Rep. Linda Sánchez (D-Calif.) was among the lawmakers who steered the conversation towards immigration reform during the hearing. She posited the notion that expanding legal pathways to immigration could potentially fortify the Social Security Trust Fund. This proposition garnered agreement from witnesses like Stephen Goss, the Chief Actuary of the Social Security Administration (SSA), who emphasized the potential significance of broadening immigration avenues for the fund’s sustainability.

Goss, in his testimony, attributed part of Social Security’s growing shortfalls to declining birth rates, which translate to fewer workers available to support the large Baby Boomer generation currently receiving benefits. Swagel reinforced this stance by reiterating the CBO’s projection that immigrants could contribute a substantial $1 trillion in tax revenue over the span of a decade, underscoring the positive role immigration could play in bolstering Social Security.

Despite undocumented immigrants being ineligible to receive Social Security benefits, they nonetheless contribute to the program through payroll taxes. Goss highlighted that in 2013 alone, undocumented immigrants contributed nearly $13 billion in Social Security taxes, despite being unable to access benefits.

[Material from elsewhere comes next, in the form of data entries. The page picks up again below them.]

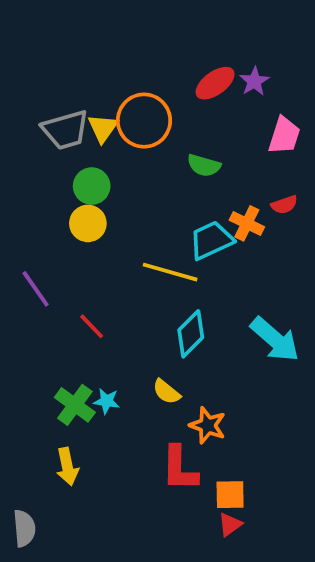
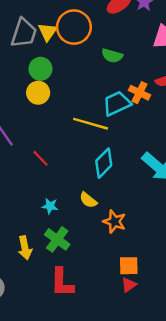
gray trapezoid: (65, 130) -> (24, 33), turned -56
green cross: (75, 405) -> (57, 239), moved
red L-shape: (180, 468) -> (62, 282), moved

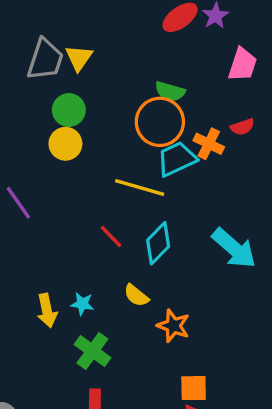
orange circle: (74, 27) -> (160, 122), moved
red line: (40, 158) -> (111, 236), moved
yellow arrow: (25, 248) -> (47, 311), moved

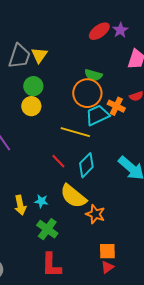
yellow semicircle: (136, 295) -> (73, 196), size x1.8

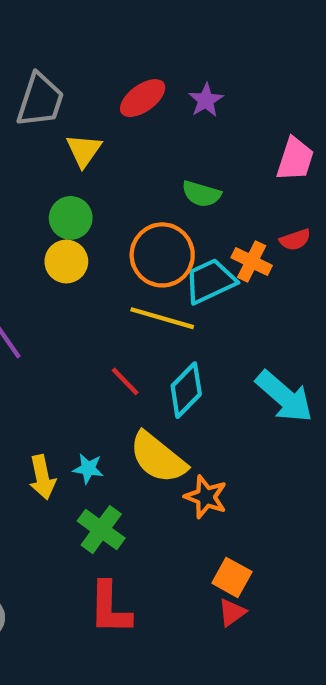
purple star: (120, 30) -> (206, 100), moved
red ellipse: (99, 31) -> (143, 98), moved
gray trapezoid: (19, 56) -> (40, 100), moved
orange circle: (87, 93) -> (162, 255), moved
orange square: (107, 251) -> (232, 577), turned 30

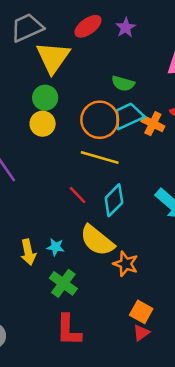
gray trapezoid: (40, 100) -> (27, 28), turned -132
yellow triangle: (84, 150) -> (53, 57), size x1.6
cyan trapezoid: (210, 281) -> (128, 116), moved

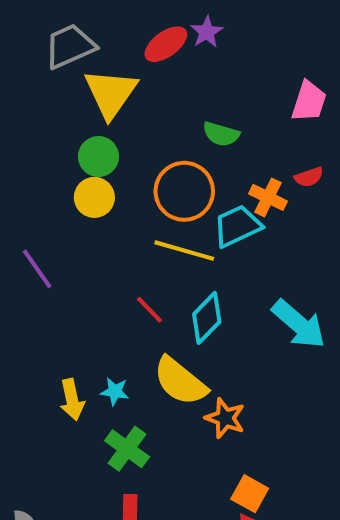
purple star: (126, 28) -> (207, 32), moved
cyan trapezoid: (128, 116) -> (237, 226), moved

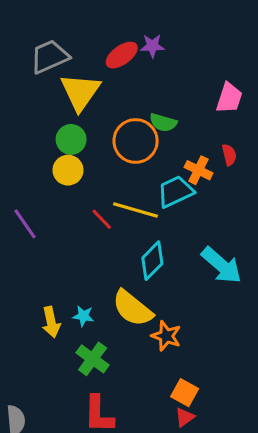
purple star: (207, 32) -> (152, 46), turned 30
red semicircle: (309, 177) -> (229, 155), turned -85
orange circle: (184, 191) -> (136, 141), moved
red line: (150, 310) -> (102, 219), moved

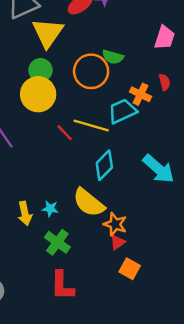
yellow circle: (68, 170) -> (38, 94), size x1.5
red triangle: (185, 417) -> (118, 242), moved

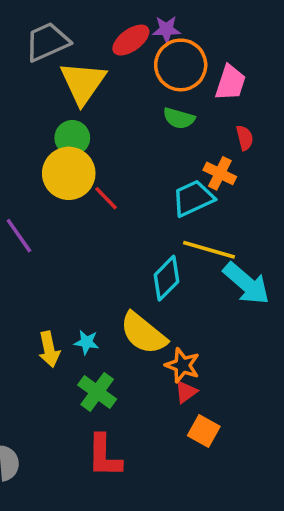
pink trapezoid: (165, 38) -> (230, 83), moved
orange circle: (91, 71) -> (181, 65), moved
red semicircle: (165, 82) -> (245, 138), moved
yellow line: (91, 126) -> (209, 250), moved
red line: (65, 133) -> (106, 198), moved

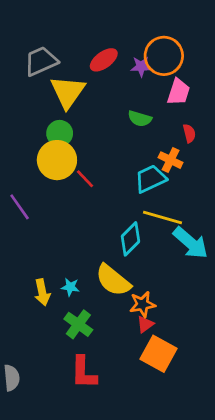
purple star: (166, 29) -> (141, 67), moved
orange circle: (181, 65) -> (164, 56), moved
orange star: (182, 365) -> (142, 304), turned -30
orange square: (204, 431) -> (158, 354), size x1.5

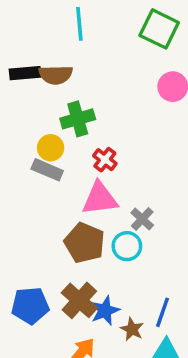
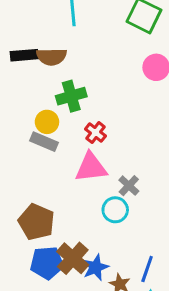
brown pentagon: (84, 243) -> (36, 222), moved
blue pentagon: (30, 306) -> (47, 263), moved

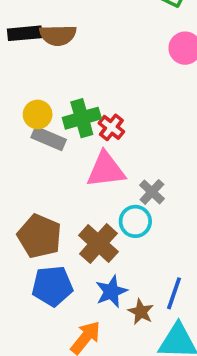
green cross: (71, 96) -> (82, 118), moved
yellow circle: (47, 122) -> (38, 114), moved
brown cross: (73, 258) -> (98, 244), moved

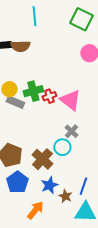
red cross: (111, 127) -> (49, 96), turned 32
pink triangle: (106, 170) -> (70, 100), moved, turned 45
blue pentagon: (52, 286) -> (17, 182), turned -30

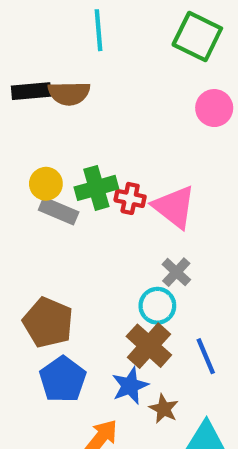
red cross: (49, 96) -> (130, 198), turned 32
brown cross: (42, 159) -> (149, 346), moved
blue line: (83, 186) -> (206, 356), moved, turned -42

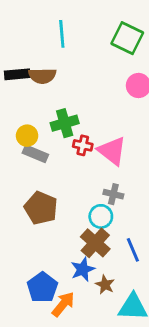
green cross: (96, 188) -> (65, 123), moved
gray cross: (176, 272) -> (113, 194), turned -30
brown pentagon: (48, 323) -> (41, 208), moved
blue pentagon: (63, 379) -> (42, 287), moved

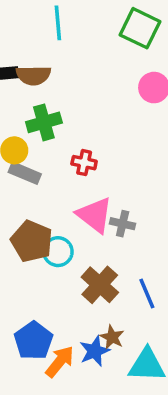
green cross: (65, 123) -> (44, 122), moved
pink triangle: (112, 151) -> (95, 215), moved
cyan circle: (101, 216) -> (58, 252), moved
blue star: (83, 269) -> (95, 351), moved

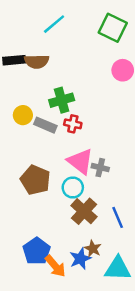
cyan line: (58, 23) -> (54, 24), turned 55
green cross: (44, 122) -> (62, 100), moved
gray rectangle: (25, 173) -> (45, 125), moved
cyan circle: (58, 252) -> (73, 187), moved
orange arrow: (60, 362) -> (55, 266), turned 100

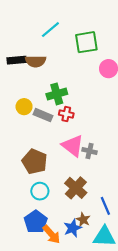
green square: (113, 28) -> (86, 42), moved, turned -35
cyan circle: (73, 187) -> (40, 191), moved
blue line: (118, 217) -> (105, 206), moved

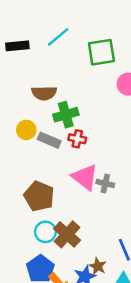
black rectangle: (17, 60) -> (17, 46), moved
brown semicircle: (36, 61) -> (44, 93), moved
brown cross: (76, 188) -> (67, 234), moved

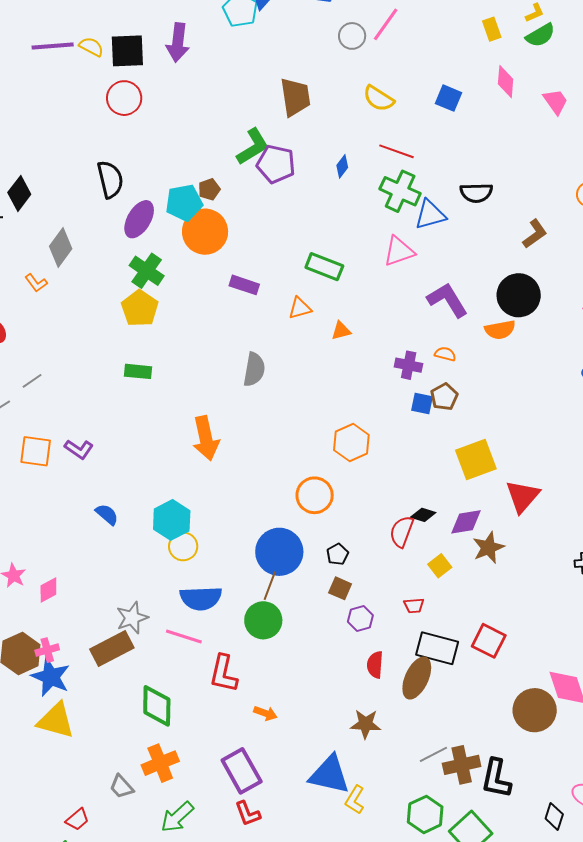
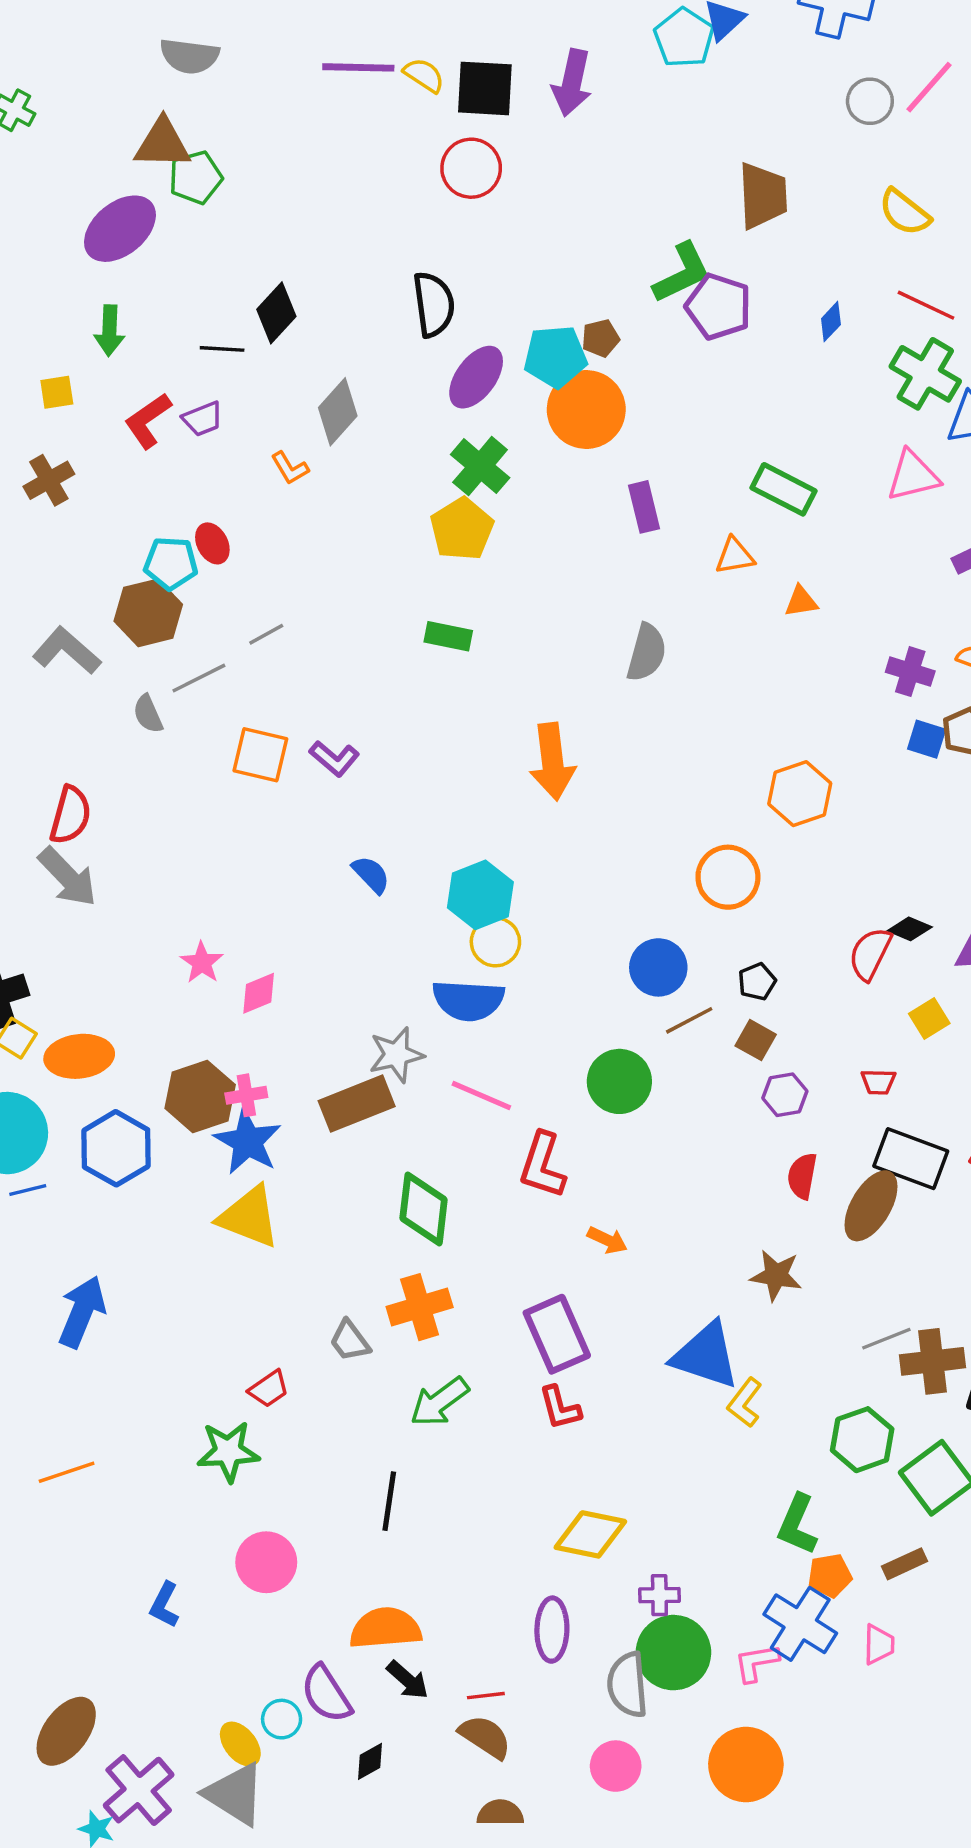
purple rectangle: (244, 285) -> (644, 507), turned 52
blue circle: (279, 552) -> (658, 967), size x0.7
brown line: (270, 586) -> (689, 1020), moved, turned 36
blue semicircle: (201, 598) -> (468, 1000), moved

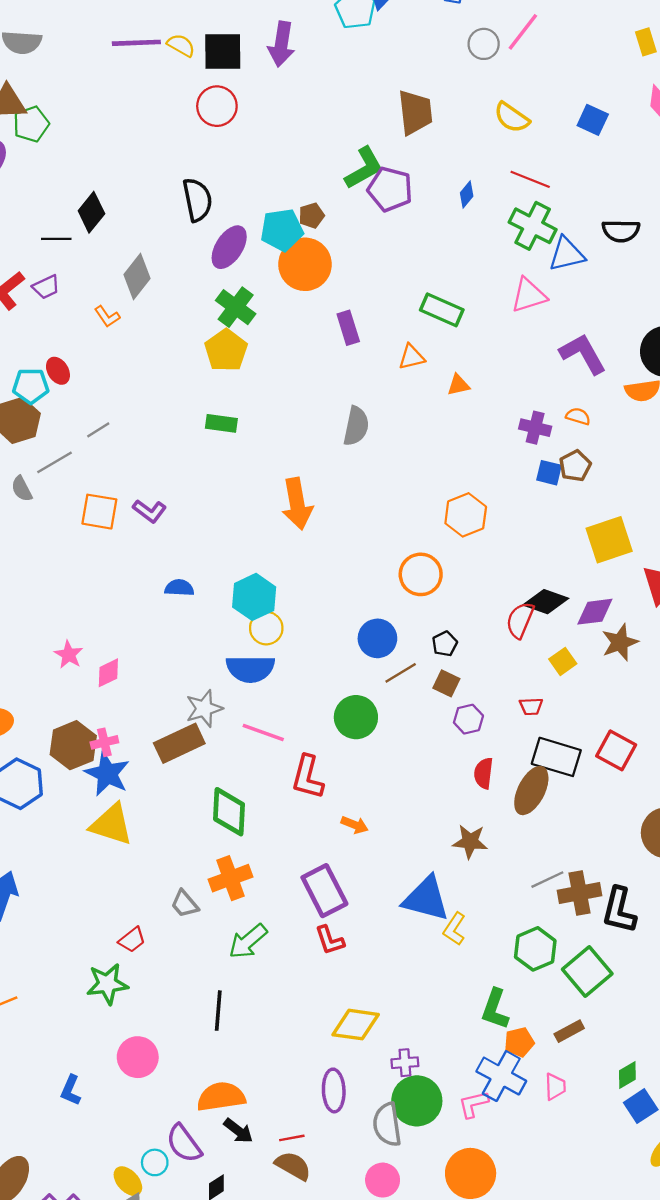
blue semicircle: (371, 875) -> (179, 588), turned -40
black diamond: (910, 929) -> (546, 602), size x1.5

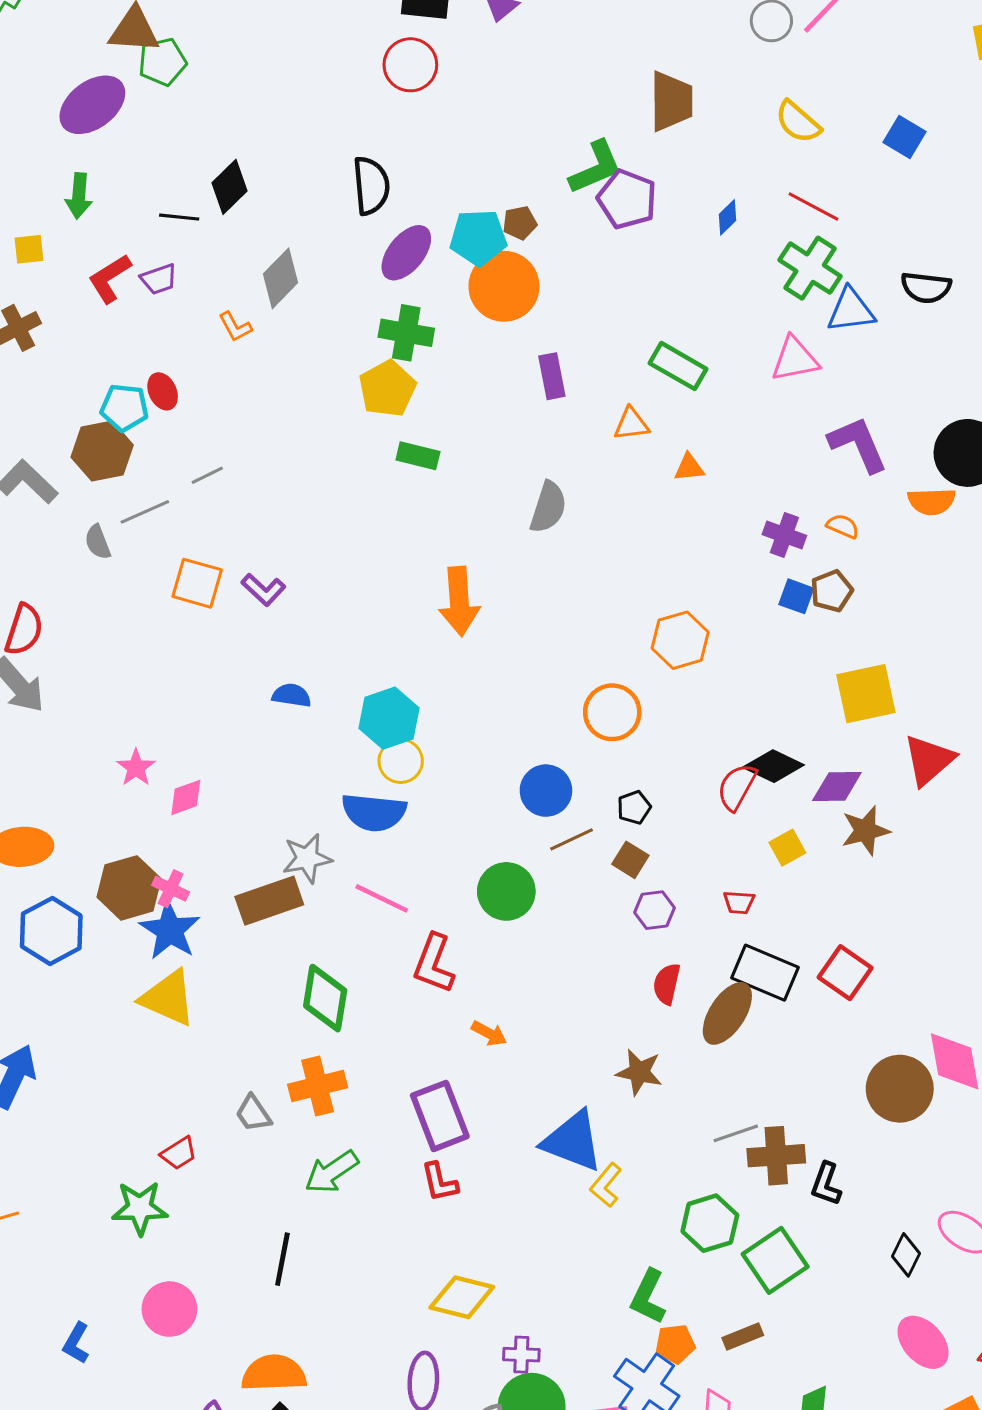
green cross: (236, 307) -> (406, 333), turned -33
green rectangle: (221, 423) -> (418, 456), moved
pink cross: (104, 742) -> (171, 889), turned 32
black L-shape: (619, 910) -> (826, 1184), size x0.7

This perspective stands in contrast to the GOP’s messaging, with Trump previously attributing the decline in Social Security funds to undocumented immigrants. Nevertheless, Goss assured that the SSA takes into account the impact of immigration in its reports, emphasizing its positive contribution amidst declining birth rates.

As the House navigates through the appropriations process, with the looming backdrop of the upcoming election season, Social Security and immigration are poised to remain pivotal topics of discussion among both lawmakers and constituents.